(Bounding boxes with keypoints)
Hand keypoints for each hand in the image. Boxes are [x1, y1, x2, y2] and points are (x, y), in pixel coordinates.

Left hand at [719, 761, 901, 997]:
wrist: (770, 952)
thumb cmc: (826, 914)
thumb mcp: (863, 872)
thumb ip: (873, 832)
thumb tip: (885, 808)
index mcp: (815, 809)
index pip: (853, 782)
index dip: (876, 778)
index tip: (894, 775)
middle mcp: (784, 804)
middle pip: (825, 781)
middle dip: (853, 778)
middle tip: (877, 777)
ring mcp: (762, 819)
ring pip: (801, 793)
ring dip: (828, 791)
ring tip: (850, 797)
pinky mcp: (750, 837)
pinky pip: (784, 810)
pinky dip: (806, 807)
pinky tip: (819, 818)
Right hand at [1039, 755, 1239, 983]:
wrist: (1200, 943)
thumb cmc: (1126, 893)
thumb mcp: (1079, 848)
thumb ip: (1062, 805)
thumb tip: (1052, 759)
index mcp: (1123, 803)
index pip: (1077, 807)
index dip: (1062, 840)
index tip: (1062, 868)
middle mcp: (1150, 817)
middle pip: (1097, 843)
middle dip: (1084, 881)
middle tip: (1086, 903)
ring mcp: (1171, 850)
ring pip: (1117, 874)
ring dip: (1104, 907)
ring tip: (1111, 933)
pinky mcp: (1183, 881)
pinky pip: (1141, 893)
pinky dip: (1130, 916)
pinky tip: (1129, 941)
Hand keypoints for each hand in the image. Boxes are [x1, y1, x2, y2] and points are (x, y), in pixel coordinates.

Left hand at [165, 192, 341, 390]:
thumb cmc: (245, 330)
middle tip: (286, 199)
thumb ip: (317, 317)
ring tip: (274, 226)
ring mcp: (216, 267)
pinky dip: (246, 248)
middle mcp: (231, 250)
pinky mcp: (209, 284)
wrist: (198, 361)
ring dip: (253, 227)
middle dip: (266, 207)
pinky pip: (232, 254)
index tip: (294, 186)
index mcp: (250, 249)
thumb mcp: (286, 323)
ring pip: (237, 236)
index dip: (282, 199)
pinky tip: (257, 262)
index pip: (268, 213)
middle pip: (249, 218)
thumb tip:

→ **TASK BRIEF**
Quote in full each line from the top of the records above through the line with "ring dip: (1104, 907)"; stop after that line.

→ **TASK RESPONSE**
Hand keypoints for each hand in the image. Boxes are [x1, y1, x2, y2] and points are (x, y), in pixel coordinates.

Left hand at [719, 761, 901, 997]:
wrist: (770, 952)
thumb cmc: (826, 914)
thumb mcp: (863, 872)
thumb ip: (873, 832)
thumb tip: (885, 808)
index mcp: (815, 809)
index pip: (853, 782)
index dip: (876, 778)
index tip: (894, 775)
middle mcp: (784, 804)
middle pip: (825, 781)
middle dip: (853, 778)
middle tip: (877, 777)
ring mcp: (762, 819)
ring pip: (801, 793)
ring dip: (828, 791)
ring tip: (850, 797)
pinky mcp: (750, 837)
pinky pip: (784, 810)
pinky dip: (806, 807)
pinky tip: (819, 818)
Right hand at [1039, 755, 1239, 983]:
wrist: (1200, 943)
thumb cmc: (1126, 893)
thumb mcp: (1079, 848)
thumb ip: (1062, 805)
thumb tip: (1052, 759)
index mcp: (1123, 803)
index pip: (1077, 807)
index dip: (1062, 840)
index tip: (1062, 868)
middle mcp: (1150, 817)
middle pip: (1097, 843)
middle dip: (1084, 881)
middle tip: (1086, 903)
ring mcp: (1171, 850)
ring pip: (1117, 874)
ring dip: (1104, 907)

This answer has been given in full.